Some things I do not like are the treadmill & elliptical, though I do have access to them. Another thing I want to try is some classes at my local rec center, but I can only do monday, wednesday, friday, saturday and their only classes are wednesday and it’s like hip hop cardio, which is fine. haven’t been yet.
Claude came up with lap swimming, hiking Mt. Charleston, the Wednesday hip hop cardio class I mentioned, pickleball, jump rope intervals, boxing, and early-morning bike rides, plus pros and cons of each that took into account my preferences.
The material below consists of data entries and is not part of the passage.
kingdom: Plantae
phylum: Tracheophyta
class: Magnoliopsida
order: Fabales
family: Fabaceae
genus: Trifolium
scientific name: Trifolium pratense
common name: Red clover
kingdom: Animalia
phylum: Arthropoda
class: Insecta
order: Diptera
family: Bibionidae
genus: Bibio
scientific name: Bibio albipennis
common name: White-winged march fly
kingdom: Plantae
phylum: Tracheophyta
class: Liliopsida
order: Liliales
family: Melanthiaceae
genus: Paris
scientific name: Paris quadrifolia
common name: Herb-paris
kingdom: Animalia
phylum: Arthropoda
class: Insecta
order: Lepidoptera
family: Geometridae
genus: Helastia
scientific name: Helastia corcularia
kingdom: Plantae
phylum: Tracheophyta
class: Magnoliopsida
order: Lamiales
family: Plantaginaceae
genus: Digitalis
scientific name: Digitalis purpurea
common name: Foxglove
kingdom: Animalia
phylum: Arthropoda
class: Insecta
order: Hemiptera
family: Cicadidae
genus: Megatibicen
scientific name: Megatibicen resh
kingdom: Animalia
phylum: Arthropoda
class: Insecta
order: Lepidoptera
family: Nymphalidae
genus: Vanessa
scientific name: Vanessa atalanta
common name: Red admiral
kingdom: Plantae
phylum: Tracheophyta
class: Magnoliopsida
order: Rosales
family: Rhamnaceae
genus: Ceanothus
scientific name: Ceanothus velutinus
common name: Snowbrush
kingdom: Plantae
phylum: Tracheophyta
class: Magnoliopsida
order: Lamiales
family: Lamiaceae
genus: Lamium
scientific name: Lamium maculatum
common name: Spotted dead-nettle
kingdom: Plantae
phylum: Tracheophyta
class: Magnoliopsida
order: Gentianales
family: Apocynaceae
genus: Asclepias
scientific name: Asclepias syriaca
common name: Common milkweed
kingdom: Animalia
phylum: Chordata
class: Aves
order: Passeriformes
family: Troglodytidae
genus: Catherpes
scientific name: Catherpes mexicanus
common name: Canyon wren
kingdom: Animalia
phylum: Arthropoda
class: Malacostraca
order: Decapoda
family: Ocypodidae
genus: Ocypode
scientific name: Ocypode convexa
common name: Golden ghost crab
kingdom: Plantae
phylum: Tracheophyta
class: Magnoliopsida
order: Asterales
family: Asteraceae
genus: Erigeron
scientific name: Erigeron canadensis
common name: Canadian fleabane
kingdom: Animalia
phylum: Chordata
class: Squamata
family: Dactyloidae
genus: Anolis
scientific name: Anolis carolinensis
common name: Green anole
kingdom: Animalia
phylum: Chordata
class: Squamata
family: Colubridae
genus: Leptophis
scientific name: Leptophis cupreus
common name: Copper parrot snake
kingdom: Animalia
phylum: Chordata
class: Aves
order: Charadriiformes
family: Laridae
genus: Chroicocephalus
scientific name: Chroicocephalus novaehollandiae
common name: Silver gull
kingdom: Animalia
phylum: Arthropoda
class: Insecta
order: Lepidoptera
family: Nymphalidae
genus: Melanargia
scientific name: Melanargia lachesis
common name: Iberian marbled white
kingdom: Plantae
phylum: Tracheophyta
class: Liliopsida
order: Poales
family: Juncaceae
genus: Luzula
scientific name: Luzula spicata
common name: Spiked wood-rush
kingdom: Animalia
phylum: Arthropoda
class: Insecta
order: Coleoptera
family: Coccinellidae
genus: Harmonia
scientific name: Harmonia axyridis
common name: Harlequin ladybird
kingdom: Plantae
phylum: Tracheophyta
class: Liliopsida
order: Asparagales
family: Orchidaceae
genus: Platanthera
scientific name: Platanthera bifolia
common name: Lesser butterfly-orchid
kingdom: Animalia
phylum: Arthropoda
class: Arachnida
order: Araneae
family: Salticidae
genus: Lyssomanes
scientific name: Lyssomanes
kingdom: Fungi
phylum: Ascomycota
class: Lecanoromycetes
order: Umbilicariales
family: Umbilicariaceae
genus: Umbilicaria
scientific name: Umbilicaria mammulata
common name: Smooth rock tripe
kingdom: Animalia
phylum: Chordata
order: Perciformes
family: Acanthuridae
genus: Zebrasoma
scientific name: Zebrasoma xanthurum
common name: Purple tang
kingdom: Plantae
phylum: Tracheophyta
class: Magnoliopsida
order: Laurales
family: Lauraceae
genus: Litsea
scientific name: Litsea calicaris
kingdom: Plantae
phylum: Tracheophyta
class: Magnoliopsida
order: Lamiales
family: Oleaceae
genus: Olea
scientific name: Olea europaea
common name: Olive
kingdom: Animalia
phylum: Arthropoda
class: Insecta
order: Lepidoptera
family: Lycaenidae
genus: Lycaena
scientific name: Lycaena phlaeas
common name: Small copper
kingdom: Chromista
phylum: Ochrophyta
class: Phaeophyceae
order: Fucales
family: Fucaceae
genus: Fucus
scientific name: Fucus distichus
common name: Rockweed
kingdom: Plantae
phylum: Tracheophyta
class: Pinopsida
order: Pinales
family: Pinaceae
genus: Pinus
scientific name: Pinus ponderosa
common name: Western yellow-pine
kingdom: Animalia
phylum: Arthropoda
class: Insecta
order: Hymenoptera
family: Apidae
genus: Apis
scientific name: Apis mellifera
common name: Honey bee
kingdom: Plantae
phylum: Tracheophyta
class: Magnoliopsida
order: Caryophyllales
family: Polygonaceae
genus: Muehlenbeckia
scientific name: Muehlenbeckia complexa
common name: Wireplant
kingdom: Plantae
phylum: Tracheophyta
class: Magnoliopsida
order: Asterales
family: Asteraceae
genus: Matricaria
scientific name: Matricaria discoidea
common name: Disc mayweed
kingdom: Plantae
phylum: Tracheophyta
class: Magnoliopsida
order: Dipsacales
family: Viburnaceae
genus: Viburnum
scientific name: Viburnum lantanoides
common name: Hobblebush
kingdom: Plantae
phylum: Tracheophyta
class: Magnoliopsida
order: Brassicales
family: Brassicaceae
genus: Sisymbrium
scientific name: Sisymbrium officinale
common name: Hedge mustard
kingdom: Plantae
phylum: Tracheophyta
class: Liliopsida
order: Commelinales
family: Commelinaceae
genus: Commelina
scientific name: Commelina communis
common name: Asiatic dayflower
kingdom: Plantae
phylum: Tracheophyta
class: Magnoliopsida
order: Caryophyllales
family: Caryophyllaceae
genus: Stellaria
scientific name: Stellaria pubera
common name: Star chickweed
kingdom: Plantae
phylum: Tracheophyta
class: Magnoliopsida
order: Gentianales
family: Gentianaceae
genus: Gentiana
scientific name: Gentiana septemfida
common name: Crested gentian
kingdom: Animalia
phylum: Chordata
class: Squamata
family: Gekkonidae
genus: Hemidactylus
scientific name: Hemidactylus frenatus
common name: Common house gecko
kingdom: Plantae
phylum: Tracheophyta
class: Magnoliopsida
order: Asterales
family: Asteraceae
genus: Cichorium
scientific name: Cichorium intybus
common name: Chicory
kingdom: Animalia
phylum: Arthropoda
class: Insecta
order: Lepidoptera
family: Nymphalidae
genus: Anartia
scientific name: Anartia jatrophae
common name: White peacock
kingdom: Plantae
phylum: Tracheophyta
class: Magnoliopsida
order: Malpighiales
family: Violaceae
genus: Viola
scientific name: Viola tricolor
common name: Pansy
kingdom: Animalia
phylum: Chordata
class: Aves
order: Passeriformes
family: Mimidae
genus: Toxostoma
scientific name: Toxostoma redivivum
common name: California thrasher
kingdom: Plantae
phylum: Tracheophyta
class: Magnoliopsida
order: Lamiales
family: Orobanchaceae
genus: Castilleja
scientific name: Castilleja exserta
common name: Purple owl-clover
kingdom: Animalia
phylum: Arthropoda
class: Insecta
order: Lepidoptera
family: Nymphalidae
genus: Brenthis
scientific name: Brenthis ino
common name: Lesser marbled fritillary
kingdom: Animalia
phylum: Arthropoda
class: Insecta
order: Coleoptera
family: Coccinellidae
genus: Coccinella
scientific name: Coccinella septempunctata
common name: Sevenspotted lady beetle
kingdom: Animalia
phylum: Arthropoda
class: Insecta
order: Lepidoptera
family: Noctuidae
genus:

This is a much shorter, more actionable list with stuff I’d actually do.
This strategy is equally important for work-related tasks. If you’re building a slide deck, tell the AI the audience, all the sections you want to include, questions you’re struggling with, the feelings you want to elicit - anything you can think of that would help an expert complete the task.
A useful tip here is to use speech-to-text to dictate your prompt. You can likely speak about 3 times faster than you can type. Models do really well with stream-of-consciousness thoughts, so don’t worry too much about grammar or speaking mistakes.
Some prompts don’t benefit from extra context. “What’s the tallest building in the world” probably needs no more info. But if there is ANY aspect of the response that benefits from personalization or creativity, more context is better.
So, to recap: make the context as long as it can be relevant.